37. Madison argued that fears of “ambitious encroachments of the Federal Government, on the authority of the State governments” were unjustified, since elected members of state and federal governments represented the people, and states would band together to combat any such encroachments just as Americans did to combat British tyranny in 1776. The Federalist Papers, No. 46, at 320.Plans of resistance would be concerted. One spirit would animate and conduct the whole. The same combination in short would result from an apprehension of the federal, as was produced by the dread of a foreign yoke; and unless the projected innovations should be voluntarily renounced, the same appeal to a trial of force would be made in the one case, as was made in the other. But what degree of madness could ever drive the Federal Government to such an extremity?Id.

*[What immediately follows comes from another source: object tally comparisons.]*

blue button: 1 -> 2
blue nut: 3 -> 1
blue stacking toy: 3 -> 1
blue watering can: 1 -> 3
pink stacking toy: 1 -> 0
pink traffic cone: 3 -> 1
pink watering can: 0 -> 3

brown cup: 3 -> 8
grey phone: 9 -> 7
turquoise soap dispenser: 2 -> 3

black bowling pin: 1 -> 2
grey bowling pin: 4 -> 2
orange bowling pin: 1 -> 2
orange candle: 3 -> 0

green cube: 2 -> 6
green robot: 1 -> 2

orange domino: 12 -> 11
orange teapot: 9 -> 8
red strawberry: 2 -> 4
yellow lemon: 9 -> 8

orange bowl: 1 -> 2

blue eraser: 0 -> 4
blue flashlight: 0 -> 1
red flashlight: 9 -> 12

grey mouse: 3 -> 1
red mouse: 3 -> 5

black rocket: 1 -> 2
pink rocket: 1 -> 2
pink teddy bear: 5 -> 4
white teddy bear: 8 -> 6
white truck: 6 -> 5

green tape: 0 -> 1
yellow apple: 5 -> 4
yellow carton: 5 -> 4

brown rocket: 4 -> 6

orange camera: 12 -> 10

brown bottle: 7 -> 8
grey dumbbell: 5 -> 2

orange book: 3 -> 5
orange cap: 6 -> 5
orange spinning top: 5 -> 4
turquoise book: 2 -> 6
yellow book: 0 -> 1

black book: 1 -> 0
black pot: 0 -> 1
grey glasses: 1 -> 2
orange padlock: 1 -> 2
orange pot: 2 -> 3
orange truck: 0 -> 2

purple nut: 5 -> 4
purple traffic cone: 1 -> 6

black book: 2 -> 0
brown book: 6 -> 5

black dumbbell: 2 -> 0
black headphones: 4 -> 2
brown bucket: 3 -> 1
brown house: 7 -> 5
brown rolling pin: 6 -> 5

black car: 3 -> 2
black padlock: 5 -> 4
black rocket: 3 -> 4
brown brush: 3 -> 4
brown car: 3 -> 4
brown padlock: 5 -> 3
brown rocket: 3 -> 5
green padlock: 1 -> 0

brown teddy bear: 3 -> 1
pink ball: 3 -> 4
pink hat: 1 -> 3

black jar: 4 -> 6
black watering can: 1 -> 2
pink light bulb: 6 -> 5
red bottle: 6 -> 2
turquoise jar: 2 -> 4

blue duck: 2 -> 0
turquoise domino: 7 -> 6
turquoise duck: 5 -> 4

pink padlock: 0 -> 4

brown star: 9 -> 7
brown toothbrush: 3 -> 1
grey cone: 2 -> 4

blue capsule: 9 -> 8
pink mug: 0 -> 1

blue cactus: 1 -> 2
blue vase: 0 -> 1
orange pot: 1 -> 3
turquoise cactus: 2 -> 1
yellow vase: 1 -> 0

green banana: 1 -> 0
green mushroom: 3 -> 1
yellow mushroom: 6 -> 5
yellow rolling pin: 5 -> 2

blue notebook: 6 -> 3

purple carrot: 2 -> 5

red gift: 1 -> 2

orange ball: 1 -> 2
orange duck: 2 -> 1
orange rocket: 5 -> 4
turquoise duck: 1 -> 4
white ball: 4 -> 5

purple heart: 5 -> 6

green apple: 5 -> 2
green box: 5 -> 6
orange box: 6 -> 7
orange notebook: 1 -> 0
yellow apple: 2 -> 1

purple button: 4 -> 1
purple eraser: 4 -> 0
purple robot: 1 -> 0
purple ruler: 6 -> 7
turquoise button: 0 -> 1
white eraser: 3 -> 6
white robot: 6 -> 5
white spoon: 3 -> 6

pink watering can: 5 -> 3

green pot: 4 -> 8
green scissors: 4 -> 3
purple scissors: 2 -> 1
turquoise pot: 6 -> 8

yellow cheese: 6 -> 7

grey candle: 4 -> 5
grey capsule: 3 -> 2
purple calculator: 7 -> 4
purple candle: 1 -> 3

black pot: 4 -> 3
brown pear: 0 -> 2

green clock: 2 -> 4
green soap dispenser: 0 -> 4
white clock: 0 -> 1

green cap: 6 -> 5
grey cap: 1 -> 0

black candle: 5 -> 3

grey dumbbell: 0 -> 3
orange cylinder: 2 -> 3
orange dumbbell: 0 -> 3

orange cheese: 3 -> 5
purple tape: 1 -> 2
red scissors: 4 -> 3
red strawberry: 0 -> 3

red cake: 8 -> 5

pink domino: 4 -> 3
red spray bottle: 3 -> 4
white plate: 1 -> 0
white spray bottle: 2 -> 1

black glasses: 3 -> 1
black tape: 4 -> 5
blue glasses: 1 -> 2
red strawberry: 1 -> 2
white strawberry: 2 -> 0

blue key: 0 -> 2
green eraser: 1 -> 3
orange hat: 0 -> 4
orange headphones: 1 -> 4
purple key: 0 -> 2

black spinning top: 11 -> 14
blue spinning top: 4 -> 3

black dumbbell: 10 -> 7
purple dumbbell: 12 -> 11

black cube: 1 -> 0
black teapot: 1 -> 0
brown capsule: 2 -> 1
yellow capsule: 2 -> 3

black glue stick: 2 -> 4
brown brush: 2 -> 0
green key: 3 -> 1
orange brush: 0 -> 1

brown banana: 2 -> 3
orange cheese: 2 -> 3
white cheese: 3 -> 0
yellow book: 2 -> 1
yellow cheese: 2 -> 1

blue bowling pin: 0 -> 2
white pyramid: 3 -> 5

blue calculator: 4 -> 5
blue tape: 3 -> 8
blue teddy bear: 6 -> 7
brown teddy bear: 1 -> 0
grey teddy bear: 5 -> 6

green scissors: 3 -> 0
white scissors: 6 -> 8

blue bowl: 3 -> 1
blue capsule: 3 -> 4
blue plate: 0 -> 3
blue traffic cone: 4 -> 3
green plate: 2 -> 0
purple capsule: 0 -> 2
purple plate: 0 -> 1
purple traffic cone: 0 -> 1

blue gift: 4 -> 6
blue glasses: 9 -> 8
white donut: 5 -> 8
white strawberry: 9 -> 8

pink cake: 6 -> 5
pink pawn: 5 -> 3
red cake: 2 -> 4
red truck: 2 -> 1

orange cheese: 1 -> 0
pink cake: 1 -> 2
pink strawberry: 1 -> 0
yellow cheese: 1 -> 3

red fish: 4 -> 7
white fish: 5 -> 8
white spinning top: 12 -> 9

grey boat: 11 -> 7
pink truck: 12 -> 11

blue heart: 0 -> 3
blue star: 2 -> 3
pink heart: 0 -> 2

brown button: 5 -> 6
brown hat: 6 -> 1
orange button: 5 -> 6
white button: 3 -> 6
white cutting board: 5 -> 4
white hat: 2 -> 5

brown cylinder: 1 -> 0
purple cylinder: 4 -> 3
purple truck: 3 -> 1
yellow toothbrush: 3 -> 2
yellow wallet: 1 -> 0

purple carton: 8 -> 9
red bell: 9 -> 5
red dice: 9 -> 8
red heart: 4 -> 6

38. In 1990, the Missouri Supreme Court relied on Garcia to reject claims that 23 U.S.C. § 409 constituted an unconstitutional federal regulation of internal state court procedures. Claspill v. Mo. Pac. R.R., 793 S.W.2d 139. The court held that, under Garcia, “states must depend on the national political process for their tenth amendment protections.” Id. at 141. Since Missouri had not been “deprived of any right to participate in the national political process,” id., Claspill's federalism challenge failed.
39. See also Printz, 521 U.S. at 923-24, 117 S.Ct. 2365 (holding that the Necessary and Proper Clause cannot be used to justify a federal law that “violates the principle of state sovereignty”).
SMITH, SANDERS, IRELAND, JJ., and GUY, J. Pro Tem., concur.ALEXANDER, C.J. and JOHNSON, J., concur.